Sunday, July 06, 2014

Polarization by the Numbers

Conservative pundits and Republicans in general warn their constituents that the liberals are coming to get them, that the country is moving left under Obama and that they must be vigilant in fighting against this “liberal” disease. But is there any validity to the argument? Well, according to Paul Rosenberg, looking at the latest Pew data on polarization, today’s Democratic Party is not that different from the Democratic Party of 20 years ago (the triangulation variety of Clinton and the DLC)— or even earlier for that matter. This is made particularly clear by looking at how the 90 percent Democrat level of liberalism has barely moved a whisper since the 1960s in the House, according to Poole’s DW-Nominate score (see below). In the Senate, 90 percent of Democrats are actually more conservative than they were in the early 1960s.
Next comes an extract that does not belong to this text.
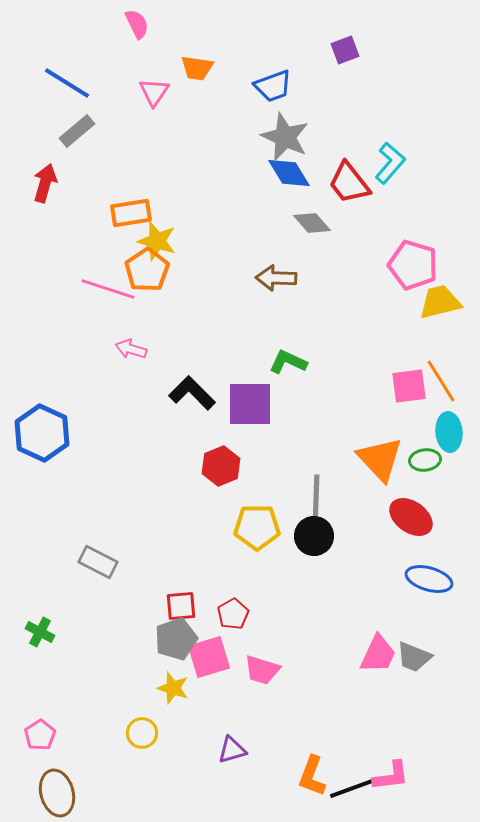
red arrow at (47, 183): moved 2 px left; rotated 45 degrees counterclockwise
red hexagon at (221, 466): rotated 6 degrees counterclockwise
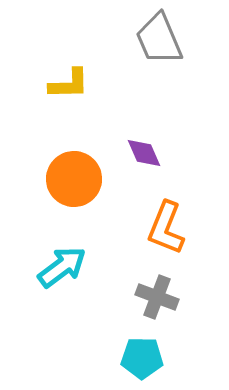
The reverse is, of course, not the case. In both chambers, the 90 percent Republicans are substantially more conservative than they were in the 60s and 70s and, in the House, dramatically so. The point becomes that the polarization is essentially one-sided, with liberals rightfully upset at the rightward push of the country and their own party while conservatives have less reason to be upset, as liberals move to the right and the left is made completely irrelevant. Of course, when you offer nothing but obstruction and critique without any solutions, you must find ways to galvanize your supporters – and a common enemy is one of the easiest ways (even if that enemy doesn’t really exist). By the way, the last chart is fascinating, as it shows that half of the country’s population exists in just 146 counties, with most of these urban populations more liberal than their smaller, and much vaster, neighbors.